Diodoro si esprime alla lettera quando dice che un uomo può stare nelle loro scanalature; l’abaco dei capitelli rovesciati a terra produce una specie di stupore. Un solo dei giganti che sostenevano l’architrave è steso a terra. L’effetto di quel colosso, le cui membra disarticolate sembrano le ossa di uno scheletro, è sorprendente. I piedi sono uniti e sottili; quei colossi infatti non hanno mai portato nulla, poiché erano addossati a un muro o a pilastri.

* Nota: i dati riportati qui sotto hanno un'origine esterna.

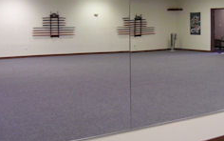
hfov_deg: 32.7
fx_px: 373
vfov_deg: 21.1
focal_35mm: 61
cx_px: 172
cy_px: 26
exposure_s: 1/20
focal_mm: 5.6
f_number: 2.7
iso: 160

Sono incline a credere ch’essi fingevano di sostenere una volta nell’interno della cella, ciò che spiegherebbe il perché Diodoro non ne parli. All’esterno una tale decorazione avrebbe subito colpito e non sarebbe rimasta sotto silenzio. Il curioso sigillo di Girgenti nel medioevo, rappresentante l’aula gigantum fornisce argomenti pro e contro questa opinione.
Ciò che mi par certo in ogni caso è che questo tempio dei giganti serviva primitivamente a un culto orientale. Girgenti offre ben altre tracce di influenza fenicia nel suo tempio di Giove Atabirio (del Taborre), di Giove Polieus (Melkarth), situato nell’interno dell’acropoli, e negli indizii del culto di Moloch che si leggono chiaramente nelle favole relative al toro di Falaride. Quei giganti se fossero stati nell’interno della cella, potevano rappresentar la parte dei colossi osiridiani nei viali dei tempii d’Egitto e dei seraphim nel tempio di Gerusalemme.

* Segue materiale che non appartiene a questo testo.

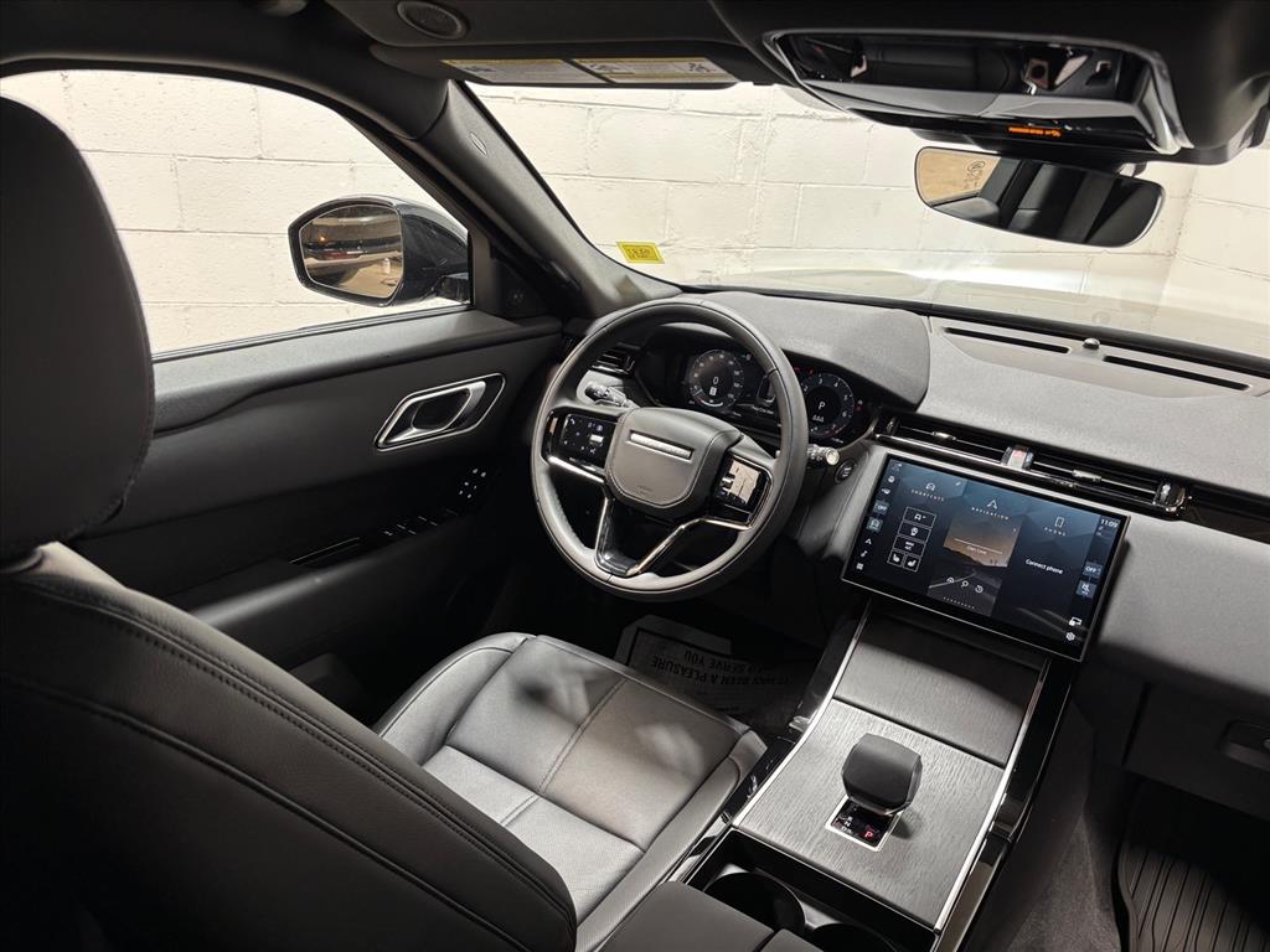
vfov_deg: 53.1
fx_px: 954
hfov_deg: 67.3
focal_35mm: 26
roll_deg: -4.0
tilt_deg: -23.5
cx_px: 635
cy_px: 476
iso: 125
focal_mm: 5.96
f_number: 1.6
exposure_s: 1/83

Gli altri tempii di Agrigento son belli senza dubbio; ma a chi ha visto Atene piacciono difficilmente. L’accuratezza dell’esecuzione è minore di quella usata negli edificii ateniesi. Una specie di stucco rivestiva la colonna e dissimulava tutte le imperfezioni del lavoro. Negligenze e approssimazioni come quelle che si notano nella maggior parte dei tempii egiziani se ne incontrano qui ad ogni passo. L’imprevidenza dell’architetto si tradisce. Per fermo la perfezione fu inventata dagli ateniesi essendo arrivati gli ultimi, essi innovarono effettuando l’idea di edifizii fabbricati a priori nella cava, di edifizii in cui ogni pietra è tagliata pel posto che deve occupare. L’esecuzione dei particolari dell’ Erecteo, per esempio, è una meraviglia che fa disgustare di tutto ciò che si vede dopo.
tempio di ercole
Nei tempii d’Agrigento l’intonaco e la policromia nascondevano i difetti. Ogni viaggio, ogni ricerca, ogni studio nuovo è così un inno ad Atene. Atene non creò nulla di prima mano; ma in ogni cosa Atene introdusse l’ideale. E qual rispetto per la Divinità! Come non si cerca d’ingannarla! Si sono scoperti in un buco dinnanzi il Partenone alquanti tamburi di colonne inservibili. Bisogna guardar molto da vicino per iscorgere il difetto che li fece metter da parte. Quello che non si vede è eseguito tanto accuratamente quanto ciò che è visibile. Nulla di quei vergognosi ornamenti vuoti, di quelle apparenze ingannatrici che formano l’essenza dei nostri edificii sacri.
Quella faticosa giornata ci aveva spossati e il cordiale banchetto che ci diedero gli Agrigentini sul campo stesso delle ruine non avea fatto che ispirarci il desiderio del riposo. Ricevemmo quindi con gioia la notizia che la ospitalità ci era preparata presso Gellia. Gellia fu un ricco cittadino dell’antica Agrigento (V secolo avanti Gesù Cristo) che aveva fatto fabbricare molti alberghi, a ognuno dei quali era addetto un portinaio che invitava gli stranieri ad entrare per ricevere una gratuita e splendida ospitalità. Il suo nome è divenuto quello di un albergo in cui prendemmo dolcissimo riposo, dolce ma breve.